Research - The aim of this project is to find the aspect from a given code-mix sentence. The traditional sequence tagging methods are compared with Deep learning methods. The concept of Question and Answering model is used to achieve this task.
Lex
Aspect Based Sentimental Analysis Codemix.
Data:
We have collected twitter codemix data. After preprocessing the data, we are left with 3500 tweets with Aspects annotated.
Progress:
We have divided our project into two parts - Aspect Identification and Sentimental Analysis.
Working on Aspect Identification -- Ongoing work.
Contents:
Parts of speech tagger for codemix:
Parts of speech plays an important role in Aspect Identication.

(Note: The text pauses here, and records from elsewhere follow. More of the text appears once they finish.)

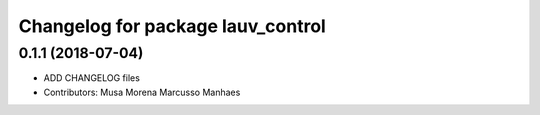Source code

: ^^^^^^^^^^^^^^^^^^^^^^^^^^^^^^^^^^
Changelog for package lauv_control
^^^^^^^^^^^^^^^^^^^^^^^^^^^^^^^^^^

0.1.1 (2018-07-04)
------------------
* ADD CHANGELOG files
* Contributors: Musa Morena Marcusso Manhaes
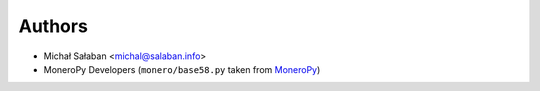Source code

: Authors
=======

* Michał Sałaban <michal@salaban.info>
* MoneroPy Developers (``monero/base58.py`` taken from `MoneroPy`_)

.. _MoneroPy: https://github.com/bigreddmachine/MoneroPy)
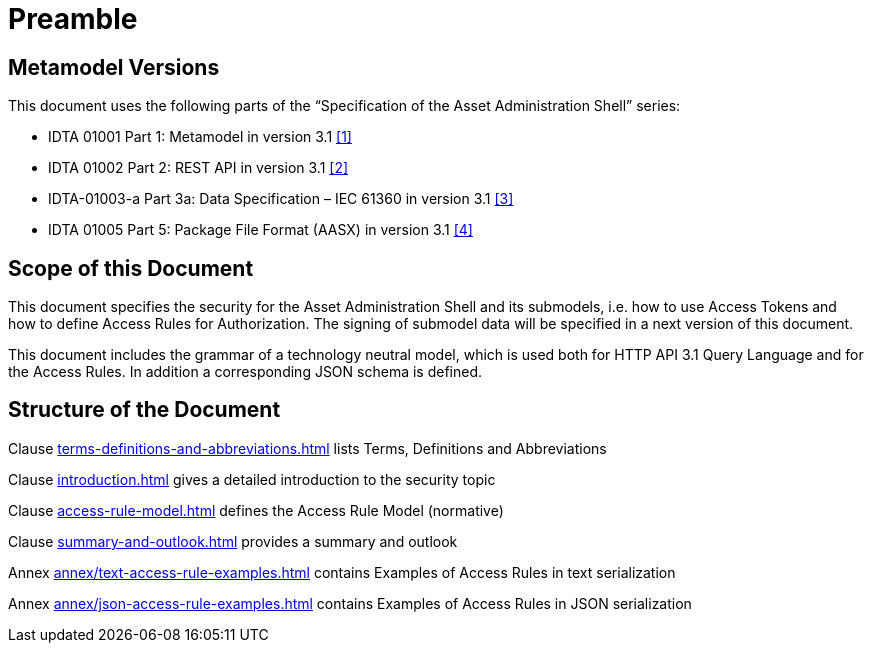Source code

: ////
Copyright (c) 2025 Industrial Digital Twin Association

This work is licensed under a [Creative Commons Attribution 4.0 International License](
https://creativecommons.org/licenses/by/4.0/).

SPDX-License-Identifier: CC-BY-4.0

Illustrations:
Plattform Industrie 4.0; Anna Salari, Publik. Agentur für Kommunikation GmbH, designed by Publik. Agentur für Kommunikation GmbH
////

[[preamble]]
= Preamble

== Metamodel Versions

This document uses the following parts of the “Specification of the Asset Administration Shell” series:

* IDTA 01001 Part 1: Metamodel in version 3.1 xref:bibliography.adoc#bib1[[1\]]
* IDTA 01002 Part 2: REST API in version 3.1 xref:bibliography.adoc#bib2[[2\]]
* IDTA-01003-a Part 3a: Data Specification – IEC 61360 in version 3.1 xref:bibliography.adoc#bib3[[3\]]
* IDTA 01005 Part 5: Package File Format (AASX) in version 3.1 xref:bibliography.adoc#bib4[[4\]]

== Scope of this Document

This document specifies the security for the Asset Administration Shell and its submodels, i.e. how to use Access Tokens and how to define Access Rules for Authorization.
The signing of submodel data will be specified in a next version of this document.

This document includes the grammar of a technology neutral model, which is used both for HTTP API 3.1 Query Language and for the Access Rules.
In addition a corresponding JSON schema is defined.

== Structure of the Document

Clause xref:terms-definitions-and-abbreviations.adoc[] lists Terms, Definitions and Abbreviations

Clause xref:introduction.adoc[] gives a detailed introduction to the security topic

Clause xref:access-rule-model.adoc[] defines the Access Rule Model (normative)

Clause xref:summary-and-outlook.adoc[] provides a summary and outlook

Annex xref:annex/text-access-rule-examples.adoc[] contains Examples of Access Rules in text serialization

Annex xref:annex/json-access-rule-examples.adoc[] contains Examples of Access Rules in JSON serialization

We have 1000 codemix tweets with annoatated parts-of-speech. We used this data for training.
We have trained the data using different Machine learning methods and achieved the following accuracies:
Conditional Random Fields(CRF): 77.185%
Trigram + Bigram + Unigram: 68.172%
Hidden Markov Method(HMM): 18.014%
Aspect Identification:
Till now, we applied CRF and SVM methods for identifying Aspects in a sentence.
CRF: We have used nearly 65 features(considering window length of 5) and achieved an accuracy of 44.73%.
SVM: We represented each word in the form of a vector and trained these vectors.